- [MATERIAL PROVIDED]:
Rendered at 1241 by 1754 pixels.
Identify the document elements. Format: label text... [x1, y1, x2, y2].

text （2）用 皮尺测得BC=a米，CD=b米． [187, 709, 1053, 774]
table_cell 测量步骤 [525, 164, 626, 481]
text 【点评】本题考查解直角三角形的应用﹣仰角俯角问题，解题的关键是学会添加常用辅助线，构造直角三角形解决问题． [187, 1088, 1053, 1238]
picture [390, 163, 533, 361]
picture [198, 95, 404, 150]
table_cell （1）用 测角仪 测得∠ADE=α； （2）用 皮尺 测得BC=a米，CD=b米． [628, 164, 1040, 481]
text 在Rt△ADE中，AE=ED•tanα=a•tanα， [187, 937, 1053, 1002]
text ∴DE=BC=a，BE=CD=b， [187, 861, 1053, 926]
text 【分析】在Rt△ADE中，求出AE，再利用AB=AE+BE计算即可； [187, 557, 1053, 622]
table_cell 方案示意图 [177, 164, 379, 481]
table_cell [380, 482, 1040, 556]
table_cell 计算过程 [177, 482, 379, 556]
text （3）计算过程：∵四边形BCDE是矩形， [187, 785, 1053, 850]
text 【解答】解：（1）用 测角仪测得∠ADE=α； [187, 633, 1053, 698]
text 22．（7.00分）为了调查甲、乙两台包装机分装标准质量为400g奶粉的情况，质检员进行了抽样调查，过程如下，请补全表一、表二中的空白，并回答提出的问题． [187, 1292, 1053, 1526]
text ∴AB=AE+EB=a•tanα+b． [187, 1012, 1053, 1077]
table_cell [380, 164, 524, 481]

- [YOUR TASK]: Transcribe the entries above, every line exactly as it reads.

- [TASK OUTPUT]:
Rendered at 1241 by 1754 pixels.
Identify the document elements. Format: label text... [x1, y1, x2, y2].

text （2）用 皮尺测得BC=a米，CD=b米． [187, 709, 1053, 774]
table_cell 测量步骤 [525, 164, 626, 481]
text 【点评】本题考查解直角三角形的应用﹣仰角俯角问题，解题的关键是学会添加常用辅助线，构造直角三角形解决问题． [187, 1088, 1053, 1238]
picture [390, 163, 533, 361]
picture [198, 95, 404, 150]
table_cell （1）用 测角仪 测得∠ADE=α； （2）用 皮尺 测得BC=a米，CD=b米． [628, 164, 1040, 481]
text 在Rt△ADE中，AE=ED•tanα=a•tanα， [187, 937, 1053, 1002]
text ∴DE=BC=a，BE=CD=b， [187, 861, 1053, 926]
text 【分析】在Rt△ADE中，求出AE，再利用AB=AE+BE计算即可； [187, 557, 1053, 622]
table_cell 方案示意图 [177, 164, 379, 481]
table_cell [380, 482, 1040, 556]
table_cell 计算过程 [177, 482, 379, 556]
text （3）计算过程：∵四边形BCDE是矩形， [187, 785, 1053, 850]
text 【解答】解：（1）用 测角仪测得∠ADE=α； [187, 633, 1053, 698]
text 22．（7.00分）为了调查甲、乙两台包装机分装标准质量为400g奶粉的情况，质检员进行了抽样调查，过程如下，请补全表一、表二中的空白，并回答提出的问题． [187, 1292, 1053, 1526]
text ∴AB=AE+EB=a•tanα+b． [187, 1012, 1053, 1077]
table_cell [380, 164, 524, 481]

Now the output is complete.